[Text for analysis]:
⟨
# Townhill Park House



## excadet

Did any of you pass through, and who do you remember,?
I passed through in 74.


----------



## P.CHARNLEY

*Towhhill Park*



excadet said:


> Did any of you pass through, and who do you remember,?
> I passed through in 74.


Yes, I was there. I was a bit before your time so I don't think we would be there at the same time. We were the first cadets in there in 1971. Finished my apprenticship in '74 with Bolton Steam Shipping. Ralph Coney was the warden and 'Knocker' Norris was his side kick. The lecturers would be about the same with Val Parsons, Rod Allan, Lacey, Tom Poore, Tom Campbell (down the heavy workshops) and of course our dear friend Pat Callahan. 
Hope those names ring a bell.
Regards,
Pete Charnley


----------



## DaveO

P.CHARNLEY said:


> Yes, I was there. I was a bit before your time so I don't think we would be there at the same time. We were the first cadets in there in 1971. Finished my apprenticship in '74 with Bolton Steam Shipping. Ralph Coney was the warden and 'Knocker' Norris was his side kick. The lecturers would be about the same with Val Parsons, Rod Allan, Lacey, Tom Poore, Tom Campbell (down the heavy workshops) and of course our dear friend Pat Callahan.
> Hope those names ring a bell.
> Regards,
> Pete Charnley


I was a BP Cadet at Southampton from 1975 to 1977 but because there were so many cadets about 2 dozen of us stayed in the Toc H hostel Talbot House in the centre of Southampton. Can't believe the quantity of beer we consumed.
I remeber Val Parsons, a brilliant lecturer and also Tom Poore but can't remember the others.
Happy days !
Regards
Dave Ord


----------



## lesliedobson

I was at Townhill park during 74-75. Most of the spare time was spent down the Swan except when Knocker had us on chores for getting back late. Unfortunately not kept in touch with many since then. Names that ring a bell include Alan Saunders, Arther Dyer, Charle Cross, Jeff Wood, Ben Stock, Tim Endean, Martin Kerry, Peter Scott, Karl Rotchell, Paddy Bartlett. Also recll most of the lecturers including Bill Norris who couldn't see a bat but used to fly about in his Mini.
⟩
[Information]:
⟨
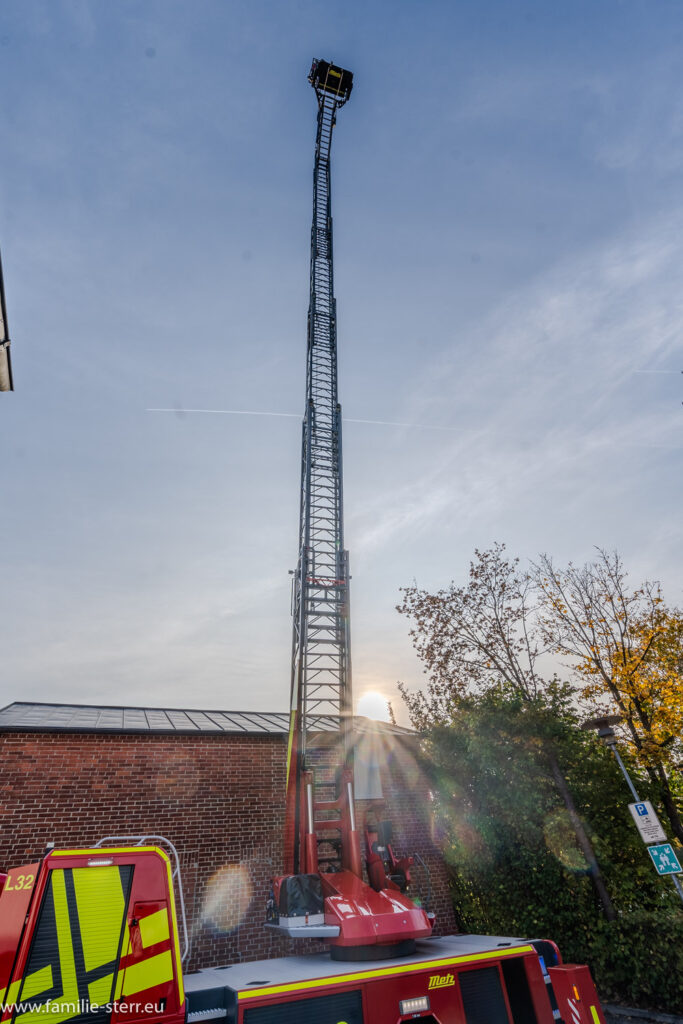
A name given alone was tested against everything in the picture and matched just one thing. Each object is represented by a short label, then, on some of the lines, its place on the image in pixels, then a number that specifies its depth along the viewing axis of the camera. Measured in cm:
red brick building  988
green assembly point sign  810
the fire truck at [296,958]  485
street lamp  952
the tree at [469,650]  1395
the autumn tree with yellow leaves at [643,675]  1230
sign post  838
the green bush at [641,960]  913
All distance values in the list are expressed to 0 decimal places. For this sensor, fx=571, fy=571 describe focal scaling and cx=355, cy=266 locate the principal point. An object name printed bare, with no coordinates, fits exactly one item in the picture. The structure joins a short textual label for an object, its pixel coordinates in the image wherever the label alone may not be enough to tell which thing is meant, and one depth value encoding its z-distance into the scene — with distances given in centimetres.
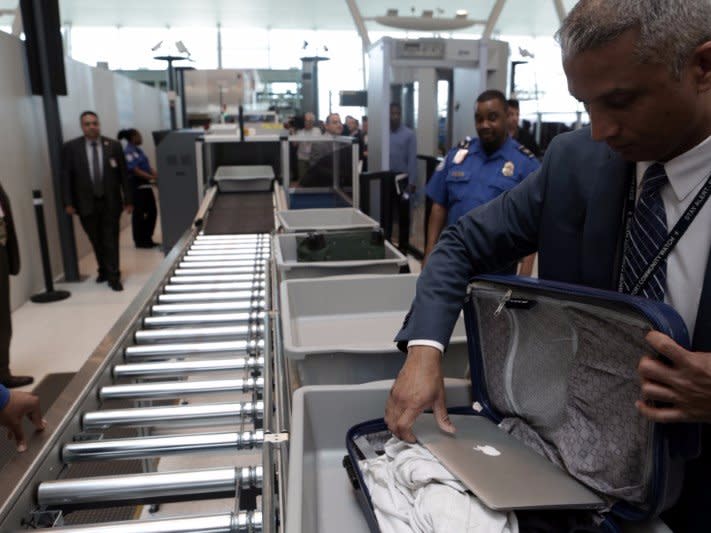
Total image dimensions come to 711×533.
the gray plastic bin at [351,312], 140
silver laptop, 81
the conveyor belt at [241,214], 374
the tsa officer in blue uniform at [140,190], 772
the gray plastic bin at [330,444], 92
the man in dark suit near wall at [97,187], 579
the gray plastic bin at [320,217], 342
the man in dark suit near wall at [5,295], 356
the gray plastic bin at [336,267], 210
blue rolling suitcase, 77
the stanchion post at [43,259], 537
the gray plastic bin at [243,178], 513
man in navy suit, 75
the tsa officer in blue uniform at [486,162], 323
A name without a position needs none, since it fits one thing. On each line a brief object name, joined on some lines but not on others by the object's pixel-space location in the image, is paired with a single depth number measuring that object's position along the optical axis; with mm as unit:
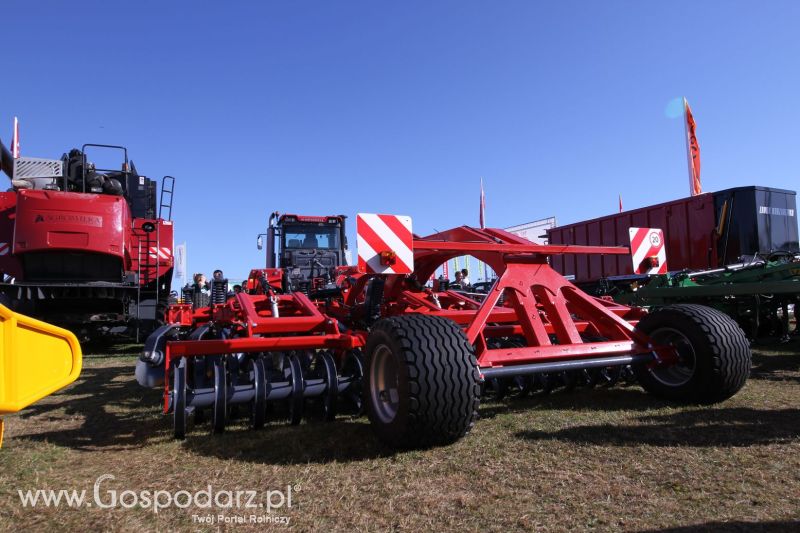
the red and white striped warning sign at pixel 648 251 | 4539
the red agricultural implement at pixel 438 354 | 2830
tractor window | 11461
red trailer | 9668
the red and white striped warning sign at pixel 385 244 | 3479
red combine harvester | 8055
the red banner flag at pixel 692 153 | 13375
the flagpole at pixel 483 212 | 23416
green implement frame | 6523
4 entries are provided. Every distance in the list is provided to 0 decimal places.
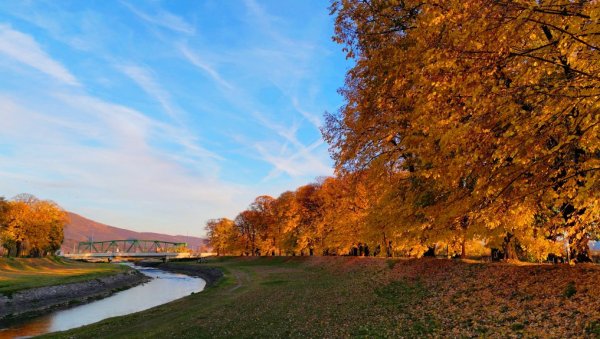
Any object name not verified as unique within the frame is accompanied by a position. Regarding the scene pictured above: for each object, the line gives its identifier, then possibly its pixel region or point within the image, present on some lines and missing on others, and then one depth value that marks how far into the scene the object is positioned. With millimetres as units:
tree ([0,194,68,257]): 77250
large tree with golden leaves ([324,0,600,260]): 7785
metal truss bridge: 180700
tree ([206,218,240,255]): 122788
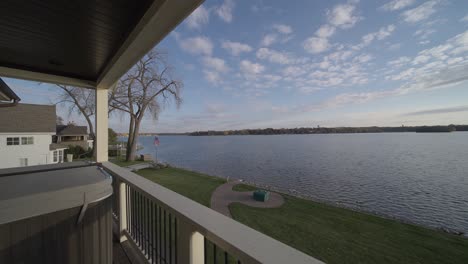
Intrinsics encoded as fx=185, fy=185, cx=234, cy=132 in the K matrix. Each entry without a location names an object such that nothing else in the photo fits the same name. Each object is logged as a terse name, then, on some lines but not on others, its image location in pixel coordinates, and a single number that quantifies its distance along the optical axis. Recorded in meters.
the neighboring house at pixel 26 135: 11.59
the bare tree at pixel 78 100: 16.58
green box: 10.16
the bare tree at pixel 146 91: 17.03
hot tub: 1.08
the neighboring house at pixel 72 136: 23.28
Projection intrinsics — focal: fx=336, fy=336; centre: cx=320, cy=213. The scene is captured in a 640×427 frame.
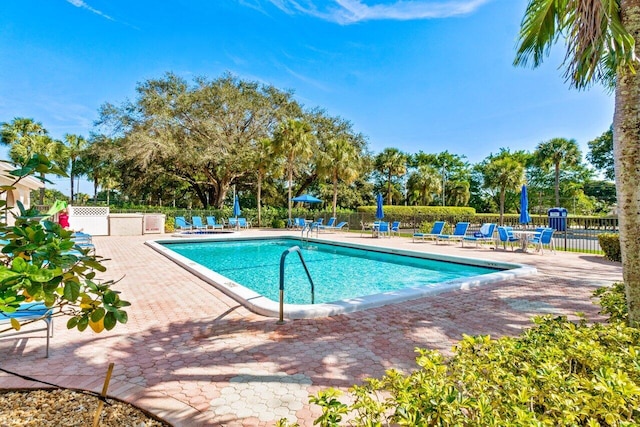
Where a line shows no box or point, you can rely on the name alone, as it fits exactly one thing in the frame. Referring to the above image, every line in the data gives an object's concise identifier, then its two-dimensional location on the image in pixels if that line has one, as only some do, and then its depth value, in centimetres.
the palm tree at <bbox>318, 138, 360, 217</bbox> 2550
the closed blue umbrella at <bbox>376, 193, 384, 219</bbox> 2048
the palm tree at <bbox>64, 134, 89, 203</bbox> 3681
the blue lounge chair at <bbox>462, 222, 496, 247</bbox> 1399
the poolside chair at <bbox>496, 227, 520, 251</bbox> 1269
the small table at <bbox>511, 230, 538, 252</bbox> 1237
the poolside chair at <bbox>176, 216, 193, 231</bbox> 2036
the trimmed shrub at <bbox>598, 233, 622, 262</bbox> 1020
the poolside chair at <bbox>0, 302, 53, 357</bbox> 329
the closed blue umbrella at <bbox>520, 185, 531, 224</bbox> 1423
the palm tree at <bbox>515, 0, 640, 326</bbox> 304
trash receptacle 1720
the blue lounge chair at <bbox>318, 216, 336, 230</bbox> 2253
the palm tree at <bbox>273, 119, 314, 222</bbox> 2338
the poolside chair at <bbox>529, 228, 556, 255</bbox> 1190
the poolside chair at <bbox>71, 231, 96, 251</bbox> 966
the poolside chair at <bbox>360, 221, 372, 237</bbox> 2216
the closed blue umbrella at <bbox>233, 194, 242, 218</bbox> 2329
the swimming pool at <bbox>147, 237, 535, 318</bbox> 555
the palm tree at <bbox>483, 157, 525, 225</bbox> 2919
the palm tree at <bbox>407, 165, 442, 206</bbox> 3688
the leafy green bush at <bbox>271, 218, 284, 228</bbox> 2595
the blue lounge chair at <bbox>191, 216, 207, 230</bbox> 2075
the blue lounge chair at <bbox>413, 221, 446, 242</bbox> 1596
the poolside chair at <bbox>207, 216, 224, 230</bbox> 2148
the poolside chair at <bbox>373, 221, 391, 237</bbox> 1816
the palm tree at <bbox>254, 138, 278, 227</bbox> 2408
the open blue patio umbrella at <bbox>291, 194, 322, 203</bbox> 2391
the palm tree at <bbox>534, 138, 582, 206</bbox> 3102
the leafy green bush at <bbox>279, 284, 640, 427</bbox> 147
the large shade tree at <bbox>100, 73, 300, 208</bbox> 2653
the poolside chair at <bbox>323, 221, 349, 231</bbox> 2225
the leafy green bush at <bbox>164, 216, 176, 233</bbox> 2089
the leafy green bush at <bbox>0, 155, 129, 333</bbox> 112
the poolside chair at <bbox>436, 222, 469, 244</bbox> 1478
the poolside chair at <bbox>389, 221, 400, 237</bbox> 1941
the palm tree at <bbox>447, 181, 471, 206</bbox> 4325
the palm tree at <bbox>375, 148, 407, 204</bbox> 3481
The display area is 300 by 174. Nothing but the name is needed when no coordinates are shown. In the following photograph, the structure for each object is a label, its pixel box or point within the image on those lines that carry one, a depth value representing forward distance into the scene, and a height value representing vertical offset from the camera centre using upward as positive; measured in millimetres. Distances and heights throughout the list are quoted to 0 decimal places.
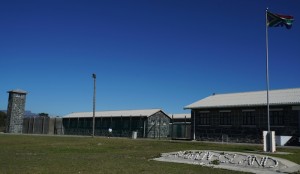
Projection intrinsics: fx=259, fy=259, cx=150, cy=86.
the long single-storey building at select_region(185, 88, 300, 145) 24670 +151
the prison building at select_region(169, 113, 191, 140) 34195 -1804
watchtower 42390 +729
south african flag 18631 +7048
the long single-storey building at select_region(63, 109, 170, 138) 36705 -1078
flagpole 18031 +3568
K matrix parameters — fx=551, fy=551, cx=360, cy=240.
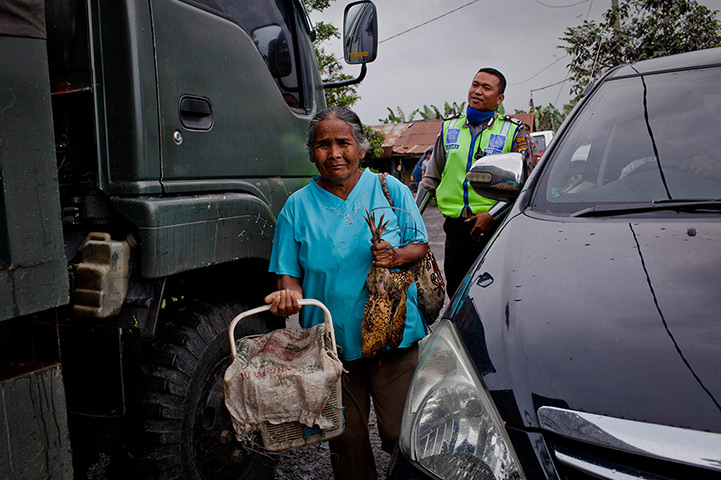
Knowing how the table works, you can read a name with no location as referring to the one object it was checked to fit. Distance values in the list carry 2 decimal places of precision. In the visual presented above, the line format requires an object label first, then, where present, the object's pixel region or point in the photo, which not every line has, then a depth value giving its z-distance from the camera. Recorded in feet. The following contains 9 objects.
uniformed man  11.32
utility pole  37.47
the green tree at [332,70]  31.01
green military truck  4.81
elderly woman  6.92
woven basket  6.15
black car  3.38
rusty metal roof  79.97
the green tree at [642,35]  34.83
⟩
[Exercises]:
a) Do these statements agree with the Townhill Park House thread? Answer each with yes or no and quote the words of the thread that decide it.
(i) The first cadets moved in during 1971.
(ii) Ralph Coney was the warden.
(iii) Pete Charnley finished his apprenticeship with BP.
b) Answer these questions from the Townhill Park House thread:
(i) In what year did excadet pass through?
(ii) Where did lesliedobson spend most of the spare time?
(iii) Which lecturer does Dave Ord call brilliant?
c) Carry on the Townhill Park House thread from the point where it stops.
The listing has nothing to do with the Townhill Park House thread.

[Responses to the exercise]:
a)
(i) Yes: "We were the first cadets in there in 1971."
(ii) Yes: "Ralph Coney was the warden"
(iii) No: "Finished my apprenticship in '74 with Bolton Steam Shipping."

b)
(i) In 74.
(ii) Down the Swan.
(iii) Val Parsons.

c)
----------



## ReeferEng

I was there 75/76 with Bibby's, except when we were up at The Castle or down at The Ark.
During a recent visit to Southampton, went back to have a look at the place.
Cutbush Lane is blocked off in the middle, a school has been built at the bottom end. The House is still there, although the rear of the estate had been reduced in size by the building of some large houses.
The other entrance from the housing estate was blocked with cut down trees and bushes.


----------



## bones140

I went through Townhill Park in 1981. Ralph Coney and Bill Norris were still there. I understand its been converted to a school now. I remember most of the lecturers you mentioned on Argyle Road. Was Val Parsons a Geordie? Both Tom Poore and Pat Callahan ring bells but I can't remember the subjects they taught. I remember a ship's master called Sam Toye who was a great guy.


----------



## lesliedobson

Was it Sam Toye that used to do Liberal Studies? I remember a guy by that name came in, scrawled his name on the board and announced "Toye with an E, not to be played with!" Can you imagine our response?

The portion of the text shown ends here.